1 milhão de comerciantes ganham direito a alvará provisório por 4 anos

Projeto foi aprovado na noite de ontem por vereadores e estende o benefício até a quem está inadimplente com tributos municipais

DIEGO ZANCHETTA, O Estado de S.Paulo

10 Novembro 2011 | 03h04

Cerca de 1 milhão de comerciantes irregulares de São Paulo vão ter direito a um alvará provisório de até quatro anos. O benefício também será concedido a quem está inadimplente com tributos municipais, o que não estava previsto inicialmente no projeto aprovado ontem à noite por 46 dos 55 vereadores paulistanos.

O prefeito Gilberto Kassab (PSD), um dos mentores da proposta, tem 90 dias para definir como será a concessão das licenças na internet para imóveis de até 1.500 metros quadrados. Agora, mesmo uma loja que está dentro de um imóvel irregular por não contar, por exemplo, com acesso para deficientes ou saídas de emergência poderá conseguir o alvará.

Atualmente, só se libera a licença para o comércio depois que o imóvel obtém o Habite-se, o que às vezes leva mais de uma década. Com a nova lei, a Prefeitura terá de explicar ao comerciante o que ele precisa fazer para se regularizar e quais são os prazos, 60 dias após a concessão do alvará provisório.

Comemoração. "Muitas vezes o lojista não consegue alvará porque a Vigilância Sanitária Municipal ainda não fez inspeção em seu imóvel, por falta de funcionários. Esse comerciante agora não será mais penalizado pela ineficiência do Poder Público", apontou o vereador Dalton Silvano (PV). Hoje o comerciante que não tem alvará também não consegue permissão da Prefeitura para colocar a placa com o nome de sua empresa na fachada do estabelecimento.

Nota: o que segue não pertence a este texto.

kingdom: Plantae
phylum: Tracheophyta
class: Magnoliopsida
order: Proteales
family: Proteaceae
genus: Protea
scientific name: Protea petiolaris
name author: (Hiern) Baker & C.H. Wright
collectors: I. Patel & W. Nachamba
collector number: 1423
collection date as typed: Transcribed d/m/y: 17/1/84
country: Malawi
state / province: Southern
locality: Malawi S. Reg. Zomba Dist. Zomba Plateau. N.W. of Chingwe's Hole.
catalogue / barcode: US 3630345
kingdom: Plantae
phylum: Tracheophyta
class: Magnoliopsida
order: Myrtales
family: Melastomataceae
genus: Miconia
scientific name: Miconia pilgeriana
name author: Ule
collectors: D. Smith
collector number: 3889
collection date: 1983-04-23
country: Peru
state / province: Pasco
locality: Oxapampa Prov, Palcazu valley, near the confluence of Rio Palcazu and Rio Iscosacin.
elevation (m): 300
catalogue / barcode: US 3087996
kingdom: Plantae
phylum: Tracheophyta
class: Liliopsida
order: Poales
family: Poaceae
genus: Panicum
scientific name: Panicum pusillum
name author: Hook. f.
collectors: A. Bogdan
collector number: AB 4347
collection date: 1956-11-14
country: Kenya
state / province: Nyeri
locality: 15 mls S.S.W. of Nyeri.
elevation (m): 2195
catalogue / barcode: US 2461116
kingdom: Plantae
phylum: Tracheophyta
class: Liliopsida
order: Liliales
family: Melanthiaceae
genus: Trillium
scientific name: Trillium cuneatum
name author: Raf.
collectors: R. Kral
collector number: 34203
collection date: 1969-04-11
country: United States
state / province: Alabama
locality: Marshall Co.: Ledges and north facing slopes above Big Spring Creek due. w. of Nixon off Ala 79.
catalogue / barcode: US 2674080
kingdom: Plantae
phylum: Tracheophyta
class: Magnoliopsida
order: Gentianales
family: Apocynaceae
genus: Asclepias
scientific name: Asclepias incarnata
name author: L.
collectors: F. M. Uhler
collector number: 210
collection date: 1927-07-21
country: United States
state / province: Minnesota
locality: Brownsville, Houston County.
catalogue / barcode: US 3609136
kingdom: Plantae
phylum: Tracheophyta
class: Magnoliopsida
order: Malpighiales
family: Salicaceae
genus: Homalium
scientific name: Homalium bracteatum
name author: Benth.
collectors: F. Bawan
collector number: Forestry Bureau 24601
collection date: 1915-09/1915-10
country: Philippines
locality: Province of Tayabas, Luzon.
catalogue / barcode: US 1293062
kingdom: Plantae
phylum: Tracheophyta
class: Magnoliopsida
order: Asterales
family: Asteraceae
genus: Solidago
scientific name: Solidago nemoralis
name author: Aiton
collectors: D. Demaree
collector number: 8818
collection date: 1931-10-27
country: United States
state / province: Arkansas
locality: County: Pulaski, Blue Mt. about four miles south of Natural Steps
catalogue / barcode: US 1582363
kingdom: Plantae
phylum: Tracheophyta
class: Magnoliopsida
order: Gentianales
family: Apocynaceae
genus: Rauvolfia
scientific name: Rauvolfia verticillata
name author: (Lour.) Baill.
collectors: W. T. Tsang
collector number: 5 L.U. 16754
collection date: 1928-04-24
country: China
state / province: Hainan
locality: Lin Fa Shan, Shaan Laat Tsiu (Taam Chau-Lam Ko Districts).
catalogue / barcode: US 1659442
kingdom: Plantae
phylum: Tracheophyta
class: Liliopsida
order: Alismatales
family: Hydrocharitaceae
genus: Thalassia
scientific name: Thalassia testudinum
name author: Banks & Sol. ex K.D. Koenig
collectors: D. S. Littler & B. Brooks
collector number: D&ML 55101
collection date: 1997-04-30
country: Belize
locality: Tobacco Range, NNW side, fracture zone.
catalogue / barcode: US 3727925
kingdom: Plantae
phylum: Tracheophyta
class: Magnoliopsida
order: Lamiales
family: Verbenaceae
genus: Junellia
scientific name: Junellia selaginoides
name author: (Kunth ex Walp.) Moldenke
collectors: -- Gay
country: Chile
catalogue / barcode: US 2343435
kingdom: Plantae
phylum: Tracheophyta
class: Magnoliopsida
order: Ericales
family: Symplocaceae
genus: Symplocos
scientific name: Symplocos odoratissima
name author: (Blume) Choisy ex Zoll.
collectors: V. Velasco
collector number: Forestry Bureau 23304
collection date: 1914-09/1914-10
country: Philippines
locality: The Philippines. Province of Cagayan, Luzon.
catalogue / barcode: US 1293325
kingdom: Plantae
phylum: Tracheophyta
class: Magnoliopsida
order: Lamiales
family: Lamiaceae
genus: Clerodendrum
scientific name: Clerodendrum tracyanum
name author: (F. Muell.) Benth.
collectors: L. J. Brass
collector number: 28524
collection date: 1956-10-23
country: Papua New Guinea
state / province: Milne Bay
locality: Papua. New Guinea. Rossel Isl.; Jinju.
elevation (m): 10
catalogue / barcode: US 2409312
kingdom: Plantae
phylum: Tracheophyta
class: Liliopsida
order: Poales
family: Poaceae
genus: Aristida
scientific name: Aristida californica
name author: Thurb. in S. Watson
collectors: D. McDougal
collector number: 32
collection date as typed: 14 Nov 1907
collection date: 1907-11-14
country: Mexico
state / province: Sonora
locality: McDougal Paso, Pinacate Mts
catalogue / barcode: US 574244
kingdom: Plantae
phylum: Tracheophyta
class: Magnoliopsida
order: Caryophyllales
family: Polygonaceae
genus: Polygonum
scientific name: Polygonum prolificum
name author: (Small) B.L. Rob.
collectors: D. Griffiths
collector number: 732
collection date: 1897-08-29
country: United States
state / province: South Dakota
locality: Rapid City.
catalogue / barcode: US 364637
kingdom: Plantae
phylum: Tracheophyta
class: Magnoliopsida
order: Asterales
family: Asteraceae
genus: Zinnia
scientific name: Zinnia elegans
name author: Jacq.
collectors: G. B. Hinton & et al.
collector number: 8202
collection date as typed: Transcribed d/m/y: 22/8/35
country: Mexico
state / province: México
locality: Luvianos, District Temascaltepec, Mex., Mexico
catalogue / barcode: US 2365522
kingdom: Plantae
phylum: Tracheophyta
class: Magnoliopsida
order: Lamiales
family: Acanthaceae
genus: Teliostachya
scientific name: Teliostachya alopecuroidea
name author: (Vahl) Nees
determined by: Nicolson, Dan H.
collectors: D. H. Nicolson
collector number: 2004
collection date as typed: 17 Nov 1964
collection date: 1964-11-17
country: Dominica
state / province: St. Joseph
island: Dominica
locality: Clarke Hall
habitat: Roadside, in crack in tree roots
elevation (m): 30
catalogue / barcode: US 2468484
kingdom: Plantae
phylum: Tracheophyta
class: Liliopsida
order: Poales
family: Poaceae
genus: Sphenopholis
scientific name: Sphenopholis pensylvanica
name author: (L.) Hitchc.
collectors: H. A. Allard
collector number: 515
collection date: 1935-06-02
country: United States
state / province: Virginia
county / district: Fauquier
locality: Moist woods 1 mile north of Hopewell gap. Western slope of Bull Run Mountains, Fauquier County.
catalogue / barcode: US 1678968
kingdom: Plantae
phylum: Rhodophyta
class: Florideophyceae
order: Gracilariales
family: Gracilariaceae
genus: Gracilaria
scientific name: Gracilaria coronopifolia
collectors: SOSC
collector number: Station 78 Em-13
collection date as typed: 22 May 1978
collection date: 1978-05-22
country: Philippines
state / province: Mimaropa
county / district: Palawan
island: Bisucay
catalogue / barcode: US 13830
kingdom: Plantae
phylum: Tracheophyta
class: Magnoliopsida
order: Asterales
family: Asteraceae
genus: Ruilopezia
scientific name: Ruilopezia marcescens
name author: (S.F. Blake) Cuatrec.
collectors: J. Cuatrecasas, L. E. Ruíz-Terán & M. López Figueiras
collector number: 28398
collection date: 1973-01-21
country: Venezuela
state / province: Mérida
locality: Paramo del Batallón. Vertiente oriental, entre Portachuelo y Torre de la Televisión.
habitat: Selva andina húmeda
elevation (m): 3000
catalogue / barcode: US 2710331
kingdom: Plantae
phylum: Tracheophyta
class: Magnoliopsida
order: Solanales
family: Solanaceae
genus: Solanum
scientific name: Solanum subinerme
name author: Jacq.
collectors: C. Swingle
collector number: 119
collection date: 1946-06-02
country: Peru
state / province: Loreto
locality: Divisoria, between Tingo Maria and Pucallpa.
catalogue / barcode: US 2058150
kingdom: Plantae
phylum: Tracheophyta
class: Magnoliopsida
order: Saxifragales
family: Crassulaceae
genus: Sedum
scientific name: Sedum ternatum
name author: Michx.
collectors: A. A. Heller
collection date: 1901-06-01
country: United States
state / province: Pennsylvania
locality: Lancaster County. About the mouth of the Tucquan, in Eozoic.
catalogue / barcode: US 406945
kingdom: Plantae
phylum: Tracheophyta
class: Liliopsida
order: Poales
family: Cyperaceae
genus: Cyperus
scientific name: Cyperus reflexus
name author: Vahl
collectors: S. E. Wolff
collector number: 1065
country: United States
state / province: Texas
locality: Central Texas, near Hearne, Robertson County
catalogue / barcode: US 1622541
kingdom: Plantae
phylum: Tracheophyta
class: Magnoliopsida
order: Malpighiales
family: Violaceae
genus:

"E muita gente na região central não consegue a licença porque está em imóvel antigo, que não tem saída de emergência, por exemplo. O projeto não é a solução, mas já é um avanço", comemorou Marcel Solimeo, economista da Associação Comercial de São Paulo.

O projeto foi aprovado mesmo após técnicos da Prefeitura darem parecer contrário à desvinculação da licença do imóvel do alvará do comércio que funciona dentro, em fevereiro deste ano. Técnicos alertavam para o risco de o projeto não resolver problemas que envolvem normas do Código de Obras e da Lei de Zoneamento. "Para o comerciante que está em um prédio de oito andares, em local onde o zoneamento permite só três pavimentos, o alvará provisório não vai resolver nada. Ou o comerciante vai derrubar cinco andares só para obter a licença?", questionou Carlos Apolinário (DEM), único vereador que votou contrário à proposta. Líder da Assembleia de Deus, ele defendia que as igrejas também fossem beneficiadas com o alvará provisório.

Além de não seguirem o parecer, os parlamentares paulistanos também ampliaram de dois para até quatro anos o período de validade do alvará e incluíram a possibilidade de o comerciante devedor também ganhar a licença. "Toda a legalidade da proposta foi costurada com o Ministério Público Estadual e técnicos do Executivo e do Legislativo. Agora poderemos saber finalmente quem está na ilegalidade e quem pode entrar para o mercado formal", argumentou o presidente da Câmara, José Police Neto (PSD).

O líder do PPS, vereador Cláudio Fonseca, votou favorável à proposta, mas fez objeções à permissão do benefício para devedores inscritos no cadastro de inadimplentes do Município (Cadin). "É um erro criar um mecanismo que permite o incentivo à inadimplência", analisou o parlamentar.

Prazo e internet. O proprietário de comércio que obtiver a licença inicial de dois anos poderá prorrogar o prazo por 24 meses. O projeto também prevê que esses alvarás condicionados sejam obtidos por meio de licenciamento eletrônico na internet para imóveis comerciais de até 1.500 metros quadrados. "Os pequenos problemas podem ser resolvidos, como os casos em que o comerciante não consegue alvará por não cumprir um recuo na calçada exigido pelo Código de Obras de 1976. Precisamos agora atualizar essas leis antigas e ver quem pode entrar em definitivo para a legalidade", defendeu Chico Macena (PT).

Diretor de Uso e Ocupação do Solo da Secretaria de Coordenação das Subprefeituras, Alfonso Orlandi Neto garantiu que o projeto será sancionado sem veto à possibilidade de o alvará ser emitido aos devedores do Cadin. "Nós do Executivo ajudamos a construir o projeto."

O chamado "Auto de Licença de Funcionamento Condicionado" só não será expedido para edificações em áreas de risco, com problemas de zoneamento (atividade irregular), em área contaminada ou de preservação ambiental permanente, que tenha invadido espaço público ou seja alvo de ação judicial do Município - que tenha por objetivo a sua demolição.